Top of EXTRACTED DATA

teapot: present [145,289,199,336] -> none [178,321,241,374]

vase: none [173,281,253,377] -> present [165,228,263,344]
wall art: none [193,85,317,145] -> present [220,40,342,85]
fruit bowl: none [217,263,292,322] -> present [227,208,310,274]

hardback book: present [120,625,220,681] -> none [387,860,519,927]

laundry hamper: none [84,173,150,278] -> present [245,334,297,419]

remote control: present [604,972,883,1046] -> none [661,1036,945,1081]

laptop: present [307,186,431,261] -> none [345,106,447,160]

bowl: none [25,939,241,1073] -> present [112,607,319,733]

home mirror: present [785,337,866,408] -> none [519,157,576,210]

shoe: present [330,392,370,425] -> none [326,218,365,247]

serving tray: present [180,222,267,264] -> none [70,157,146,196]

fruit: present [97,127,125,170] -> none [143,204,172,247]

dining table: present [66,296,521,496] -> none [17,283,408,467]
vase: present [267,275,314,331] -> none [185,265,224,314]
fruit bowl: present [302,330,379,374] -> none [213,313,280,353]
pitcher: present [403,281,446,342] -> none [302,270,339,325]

Bottom of EXTRACTED DATA

All records above must be returned exactly as they appear.

**ANSWER TO THE PROBLEM:**
teapot: present [145,289,199,336] -> none [178,321,241,374]

vase: none [173,281,253,377] -> present [165,228,263,344]
wall art: none [193,85,317,145] -> present [220,40,342,85]
fruit bowl: none [217,263,292,322] -> present [227,208,310,274]

hardback book: present [120,625,220,681] -> none [387,860,519,927]

laundry hamper: none [84,173,150,278] -> present [245,334,297,419]

remote control: present [604,972,883,1046] -> none [661,1036,945,1081]

laptop: present [307,186,431,261] -> none [345,106,447,160]

bowl: none [25,939,241,1073] -> present [112,607,319,733]

home mirror: present [785,337,866,408] -> none [519,157,576,210]

shoe: present [330,392,370,425] -> none [326,218,365,247]

serving tray: present [180,222,267,264] -> none [70,157,146,196]

fruit: present [97,127,125,170] -> none [143,204,172,247]

dining table: present [66,296,521,496] -> none [17,283,408,467]
vase: present [267,275,314,331] -> none [185,265,224,314]
fruit bowl: present [302,330,379,374] -> none [213,313,280,353]
pitcher: present [403,281,446,342] -> none [302,270,339,325]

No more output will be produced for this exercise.